The group has devised a hybrid plan that combines part of the first option with the second one — “Go Long” — and calls for cutting the U.S. combat presence in favor of a long-term expansion of the training and advisory efforts. Under this mixture of options, which is gaining favor inside the military, the U.S. presence in Iraq, currently about 140,000 troops, would be boosted by 20,000 to 30,000 for a short period, the officials said.
Setting up two strawmen so that the alternative preferred all along looks great by comparison is a classic bureaucratic strategy. Both “Go Big” and “Go Home,” in their purest forms, as non-starters for reasons outlined above. That leaves “Go Long.”
As noted in the longer piece, that option is hardly without risks.
That combination plan, which one defense official called “Go Big but Short While Transitioning to Go Long,” could backfire if Iraqis suspect it is really a way for the United States to moonwalk out of Iraq — that is, to imitate singer Michael Jackson’s trademark move of appearing to move forward while actually sliding backward. “If we commit to that concept, we have to accept upfront that it might result in the opposite of what we want,” the official said.

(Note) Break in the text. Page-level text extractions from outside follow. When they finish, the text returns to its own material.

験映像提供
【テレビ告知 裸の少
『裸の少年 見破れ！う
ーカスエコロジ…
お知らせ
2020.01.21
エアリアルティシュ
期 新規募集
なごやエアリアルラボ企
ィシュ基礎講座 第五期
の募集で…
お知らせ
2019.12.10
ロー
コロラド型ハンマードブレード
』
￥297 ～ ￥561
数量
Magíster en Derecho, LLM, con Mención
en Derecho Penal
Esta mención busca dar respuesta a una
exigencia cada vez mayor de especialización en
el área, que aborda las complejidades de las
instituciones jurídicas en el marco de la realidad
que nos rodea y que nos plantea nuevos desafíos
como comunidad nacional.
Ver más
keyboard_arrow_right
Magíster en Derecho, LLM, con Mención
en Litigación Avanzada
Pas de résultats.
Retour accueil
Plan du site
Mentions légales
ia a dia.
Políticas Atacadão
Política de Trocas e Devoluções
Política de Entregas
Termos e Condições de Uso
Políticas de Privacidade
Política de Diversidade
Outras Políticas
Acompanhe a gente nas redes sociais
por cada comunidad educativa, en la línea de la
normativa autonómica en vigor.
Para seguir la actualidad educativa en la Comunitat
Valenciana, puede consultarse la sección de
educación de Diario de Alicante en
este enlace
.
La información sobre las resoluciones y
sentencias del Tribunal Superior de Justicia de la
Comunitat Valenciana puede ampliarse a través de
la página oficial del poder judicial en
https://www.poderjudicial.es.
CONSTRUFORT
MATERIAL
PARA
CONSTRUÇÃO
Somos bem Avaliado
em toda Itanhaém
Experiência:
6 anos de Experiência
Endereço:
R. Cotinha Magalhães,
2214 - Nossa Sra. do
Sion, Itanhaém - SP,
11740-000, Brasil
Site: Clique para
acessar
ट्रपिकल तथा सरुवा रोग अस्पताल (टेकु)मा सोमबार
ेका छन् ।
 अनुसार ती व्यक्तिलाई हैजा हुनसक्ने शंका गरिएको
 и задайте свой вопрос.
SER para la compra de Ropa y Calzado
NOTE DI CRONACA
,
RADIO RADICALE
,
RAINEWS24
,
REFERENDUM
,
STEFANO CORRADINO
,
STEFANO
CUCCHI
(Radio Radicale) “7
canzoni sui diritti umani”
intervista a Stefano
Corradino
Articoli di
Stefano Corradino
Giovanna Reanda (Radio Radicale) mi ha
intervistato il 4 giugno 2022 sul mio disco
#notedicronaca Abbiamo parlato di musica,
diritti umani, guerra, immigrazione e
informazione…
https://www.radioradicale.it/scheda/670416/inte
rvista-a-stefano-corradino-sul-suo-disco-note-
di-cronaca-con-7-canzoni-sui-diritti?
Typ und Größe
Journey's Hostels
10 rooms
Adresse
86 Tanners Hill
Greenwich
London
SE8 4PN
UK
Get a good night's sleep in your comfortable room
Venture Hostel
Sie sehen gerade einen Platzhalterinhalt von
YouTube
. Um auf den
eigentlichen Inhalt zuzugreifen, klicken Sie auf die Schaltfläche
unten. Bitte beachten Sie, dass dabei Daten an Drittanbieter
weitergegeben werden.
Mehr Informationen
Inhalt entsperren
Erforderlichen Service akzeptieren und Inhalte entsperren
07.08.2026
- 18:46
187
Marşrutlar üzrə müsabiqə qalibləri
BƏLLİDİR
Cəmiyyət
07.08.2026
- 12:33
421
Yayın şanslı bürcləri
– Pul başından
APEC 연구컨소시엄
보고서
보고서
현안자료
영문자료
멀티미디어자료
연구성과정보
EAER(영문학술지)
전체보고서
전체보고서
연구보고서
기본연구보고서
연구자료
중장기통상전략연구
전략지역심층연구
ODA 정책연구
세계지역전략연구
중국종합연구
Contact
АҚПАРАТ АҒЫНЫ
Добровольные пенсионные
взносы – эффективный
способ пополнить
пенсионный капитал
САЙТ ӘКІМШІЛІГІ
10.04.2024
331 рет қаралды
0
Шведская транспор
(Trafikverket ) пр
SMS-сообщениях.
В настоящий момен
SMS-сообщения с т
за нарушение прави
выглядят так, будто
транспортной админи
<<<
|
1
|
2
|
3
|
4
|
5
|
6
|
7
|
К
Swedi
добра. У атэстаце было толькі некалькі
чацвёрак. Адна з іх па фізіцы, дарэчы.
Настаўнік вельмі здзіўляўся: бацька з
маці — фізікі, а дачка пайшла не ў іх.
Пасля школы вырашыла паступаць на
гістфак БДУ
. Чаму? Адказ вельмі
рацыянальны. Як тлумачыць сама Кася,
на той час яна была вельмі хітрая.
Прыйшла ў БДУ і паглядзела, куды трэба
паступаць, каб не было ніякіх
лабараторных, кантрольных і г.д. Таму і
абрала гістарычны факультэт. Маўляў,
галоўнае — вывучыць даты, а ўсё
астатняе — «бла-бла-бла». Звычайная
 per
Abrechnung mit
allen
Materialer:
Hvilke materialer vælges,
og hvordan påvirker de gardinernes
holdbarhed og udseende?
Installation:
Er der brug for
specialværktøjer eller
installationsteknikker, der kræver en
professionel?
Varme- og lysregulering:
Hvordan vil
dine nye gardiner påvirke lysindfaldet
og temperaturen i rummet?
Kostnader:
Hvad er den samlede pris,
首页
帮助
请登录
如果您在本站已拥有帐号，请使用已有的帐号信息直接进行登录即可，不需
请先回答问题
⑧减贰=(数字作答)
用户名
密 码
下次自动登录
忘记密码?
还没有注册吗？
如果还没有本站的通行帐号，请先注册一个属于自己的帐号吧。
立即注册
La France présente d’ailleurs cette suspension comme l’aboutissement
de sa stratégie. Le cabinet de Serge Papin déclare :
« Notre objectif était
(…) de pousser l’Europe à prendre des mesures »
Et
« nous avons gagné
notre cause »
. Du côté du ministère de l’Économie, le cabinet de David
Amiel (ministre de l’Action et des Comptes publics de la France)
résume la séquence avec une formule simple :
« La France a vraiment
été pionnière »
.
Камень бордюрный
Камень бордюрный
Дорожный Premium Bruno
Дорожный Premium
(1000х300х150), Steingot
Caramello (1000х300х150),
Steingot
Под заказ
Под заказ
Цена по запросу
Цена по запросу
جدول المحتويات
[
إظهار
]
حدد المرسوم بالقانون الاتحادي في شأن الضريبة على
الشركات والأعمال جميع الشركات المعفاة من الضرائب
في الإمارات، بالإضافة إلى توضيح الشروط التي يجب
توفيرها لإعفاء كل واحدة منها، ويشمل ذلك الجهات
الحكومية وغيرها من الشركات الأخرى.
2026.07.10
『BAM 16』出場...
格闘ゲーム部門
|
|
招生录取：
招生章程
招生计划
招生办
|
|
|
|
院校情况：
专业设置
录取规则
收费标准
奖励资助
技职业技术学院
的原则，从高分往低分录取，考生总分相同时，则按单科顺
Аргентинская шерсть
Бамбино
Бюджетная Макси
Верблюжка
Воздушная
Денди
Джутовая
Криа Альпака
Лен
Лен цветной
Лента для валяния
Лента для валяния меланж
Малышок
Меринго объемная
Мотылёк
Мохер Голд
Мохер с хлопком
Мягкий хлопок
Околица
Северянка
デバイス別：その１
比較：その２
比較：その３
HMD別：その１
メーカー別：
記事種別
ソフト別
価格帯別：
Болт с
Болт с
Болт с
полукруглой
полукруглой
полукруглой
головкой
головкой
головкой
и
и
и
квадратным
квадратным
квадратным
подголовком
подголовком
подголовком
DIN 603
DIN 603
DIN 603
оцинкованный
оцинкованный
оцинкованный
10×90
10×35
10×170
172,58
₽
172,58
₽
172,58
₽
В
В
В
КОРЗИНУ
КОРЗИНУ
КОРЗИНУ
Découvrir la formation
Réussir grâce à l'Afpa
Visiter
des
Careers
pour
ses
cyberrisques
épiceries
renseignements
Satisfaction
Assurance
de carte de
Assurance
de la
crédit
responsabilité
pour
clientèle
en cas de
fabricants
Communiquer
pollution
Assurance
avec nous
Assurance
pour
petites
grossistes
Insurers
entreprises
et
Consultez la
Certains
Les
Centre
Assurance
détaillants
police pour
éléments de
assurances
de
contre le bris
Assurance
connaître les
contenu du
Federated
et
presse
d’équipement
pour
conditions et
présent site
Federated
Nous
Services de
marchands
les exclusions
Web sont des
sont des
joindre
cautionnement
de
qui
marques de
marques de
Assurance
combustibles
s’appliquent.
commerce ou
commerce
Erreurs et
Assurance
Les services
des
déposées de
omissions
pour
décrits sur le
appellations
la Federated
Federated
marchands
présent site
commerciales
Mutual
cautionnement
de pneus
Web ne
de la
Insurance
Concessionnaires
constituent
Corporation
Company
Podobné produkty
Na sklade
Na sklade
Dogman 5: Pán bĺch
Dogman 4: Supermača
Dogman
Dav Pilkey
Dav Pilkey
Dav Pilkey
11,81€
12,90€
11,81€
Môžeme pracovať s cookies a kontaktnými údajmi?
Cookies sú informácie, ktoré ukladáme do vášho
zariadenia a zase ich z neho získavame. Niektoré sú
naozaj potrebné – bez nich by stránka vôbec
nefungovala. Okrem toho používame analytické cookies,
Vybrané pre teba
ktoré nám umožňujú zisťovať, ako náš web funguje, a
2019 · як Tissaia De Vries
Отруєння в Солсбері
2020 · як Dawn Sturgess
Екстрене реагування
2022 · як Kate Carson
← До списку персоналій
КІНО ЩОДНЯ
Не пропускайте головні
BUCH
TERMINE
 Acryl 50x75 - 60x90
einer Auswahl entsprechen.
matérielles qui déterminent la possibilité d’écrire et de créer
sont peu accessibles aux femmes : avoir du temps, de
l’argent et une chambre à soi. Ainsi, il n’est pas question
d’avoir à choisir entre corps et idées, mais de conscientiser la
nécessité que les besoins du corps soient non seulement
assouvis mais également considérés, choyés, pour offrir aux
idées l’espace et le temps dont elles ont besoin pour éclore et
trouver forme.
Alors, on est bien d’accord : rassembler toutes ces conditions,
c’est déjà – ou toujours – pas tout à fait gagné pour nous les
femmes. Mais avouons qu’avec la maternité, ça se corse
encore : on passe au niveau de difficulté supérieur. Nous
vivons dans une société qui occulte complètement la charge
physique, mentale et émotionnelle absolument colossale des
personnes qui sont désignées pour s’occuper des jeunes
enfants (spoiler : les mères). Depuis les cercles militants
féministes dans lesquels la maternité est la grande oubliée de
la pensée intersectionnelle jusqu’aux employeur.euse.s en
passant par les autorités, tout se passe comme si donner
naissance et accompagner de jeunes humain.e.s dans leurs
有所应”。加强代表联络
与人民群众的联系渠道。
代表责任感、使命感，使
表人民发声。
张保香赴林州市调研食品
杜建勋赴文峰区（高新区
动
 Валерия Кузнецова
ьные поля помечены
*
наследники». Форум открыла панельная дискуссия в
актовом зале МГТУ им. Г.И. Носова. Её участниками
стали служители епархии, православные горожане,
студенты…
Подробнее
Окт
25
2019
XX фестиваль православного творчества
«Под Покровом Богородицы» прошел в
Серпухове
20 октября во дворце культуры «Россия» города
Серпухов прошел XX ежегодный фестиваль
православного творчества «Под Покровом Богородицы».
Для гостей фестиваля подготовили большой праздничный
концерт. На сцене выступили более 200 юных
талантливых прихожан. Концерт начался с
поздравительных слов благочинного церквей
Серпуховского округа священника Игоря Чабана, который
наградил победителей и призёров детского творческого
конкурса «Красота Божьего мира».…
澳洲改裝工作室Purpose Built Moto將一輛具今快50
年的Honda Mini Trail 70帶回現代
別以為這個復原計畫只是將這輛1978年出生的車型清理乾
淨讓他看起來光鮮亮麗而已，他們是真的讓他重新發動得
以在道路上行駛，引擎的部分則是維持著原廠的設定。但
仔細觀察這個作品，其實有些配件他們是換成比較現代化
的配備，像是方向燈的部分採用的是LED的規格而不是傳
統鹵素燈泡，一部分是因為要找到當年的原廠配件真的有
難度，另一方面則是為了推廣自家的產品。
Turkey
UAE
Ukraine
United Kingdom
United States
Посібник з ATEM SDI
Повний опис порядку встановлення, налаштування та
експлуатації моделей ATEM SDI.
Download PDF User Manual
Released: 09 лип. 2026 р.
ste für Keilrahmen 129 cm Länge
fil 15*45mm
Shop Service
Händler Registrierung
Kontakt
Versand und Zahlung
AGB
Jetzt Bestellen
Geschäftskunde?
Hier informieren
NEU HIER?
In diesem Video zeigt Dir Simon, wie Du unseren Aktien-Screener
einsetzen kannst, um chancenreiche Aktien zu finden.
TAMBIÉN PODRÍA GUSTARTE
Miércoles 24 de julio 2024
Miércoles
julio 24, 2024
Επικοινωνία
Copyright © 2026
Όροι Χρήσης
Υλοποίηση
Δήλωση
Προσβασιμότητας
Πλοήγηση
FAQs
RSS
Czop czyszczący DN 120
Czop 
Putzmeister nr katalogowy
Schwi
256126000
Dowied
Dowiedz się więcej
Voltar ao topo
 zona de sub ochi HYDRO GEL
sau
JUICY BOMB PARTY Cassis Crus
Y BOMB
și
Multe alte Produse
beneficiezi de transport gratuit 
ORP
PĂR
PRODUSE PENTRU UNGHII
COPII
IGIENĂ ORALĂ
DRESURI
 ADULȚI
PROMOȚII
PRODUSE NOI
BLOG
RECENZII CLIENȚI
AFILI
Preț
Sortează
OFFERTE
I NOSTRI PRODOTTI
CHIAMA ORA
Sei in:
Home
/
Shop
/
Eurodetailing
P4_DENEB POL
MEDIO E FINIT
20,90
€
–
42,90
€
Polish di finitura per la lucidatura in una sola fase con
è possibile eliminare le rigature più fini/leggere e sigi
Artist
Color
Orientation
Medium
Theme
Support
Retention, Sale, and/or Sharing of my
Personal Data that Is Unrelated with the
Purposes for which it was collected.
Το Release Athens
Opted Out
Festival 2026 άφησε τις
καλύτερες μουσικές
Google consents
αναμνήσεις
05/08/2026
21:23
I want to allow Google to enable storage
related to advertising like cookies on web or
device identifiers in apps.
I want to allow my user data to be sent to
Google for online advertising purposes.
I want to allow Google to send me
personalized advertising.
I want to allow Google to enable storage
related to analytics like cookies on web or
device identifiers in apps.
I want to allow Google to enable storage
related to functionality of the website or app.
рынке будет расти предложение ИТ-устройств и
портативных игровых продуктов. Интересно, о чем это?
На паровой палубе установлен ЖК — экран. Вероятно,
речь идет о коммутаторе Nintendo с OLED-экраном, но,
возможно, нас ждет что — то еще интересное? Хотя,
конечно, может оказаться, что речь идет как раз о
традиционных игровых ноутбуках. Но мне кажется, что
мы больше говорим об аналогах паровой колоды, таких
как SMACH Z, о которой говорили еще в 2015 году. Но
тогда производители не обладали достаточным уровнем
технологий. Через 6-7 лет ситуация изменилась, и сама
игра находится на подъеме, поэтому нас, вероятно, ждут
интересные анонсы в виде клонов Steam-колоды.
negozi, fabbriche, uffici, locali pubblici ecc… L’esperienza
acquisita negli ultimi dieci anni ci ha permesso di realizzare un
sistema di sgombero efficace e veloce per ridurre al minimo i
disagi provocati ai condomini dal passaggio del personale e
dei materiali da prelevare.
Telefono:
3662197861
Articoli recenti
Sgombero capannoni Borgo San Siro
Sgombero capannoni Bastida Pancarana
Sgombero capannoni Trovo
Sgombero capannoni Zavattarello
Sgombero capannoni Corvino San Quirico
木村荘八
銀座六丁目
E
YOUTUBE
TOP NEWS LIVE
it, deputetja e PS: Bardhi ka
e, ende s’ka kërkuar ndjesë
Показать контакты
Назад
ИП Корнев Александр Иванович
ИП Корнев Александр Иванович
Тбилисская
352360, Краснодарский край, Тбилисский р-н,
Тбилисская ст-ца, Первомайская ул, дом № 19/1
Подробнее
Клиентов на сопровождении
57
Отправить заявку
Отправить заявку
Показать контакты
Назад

And, of course, even aside from the perception issue, it might not work. Providing interim security while training up a competent Iraqi defense force who would take over the job has always been the plan. We got off to a poor start and rebooted that effort under the command of Dave Petraeus and appear to have made substantial progress. Still, it has been maddeningly slow and it has proven virtually impossible to prevent the infiltration of the security forces by the enemy.
The U.S. Special Forces managed to square that circle in El Salvador, ultimately defeating the insurgency while maintaining a very small footprint. The operation was, to say the least, not without controversy and there are myriad operational and practical differences with the situation in Iraq. Still, it is doable.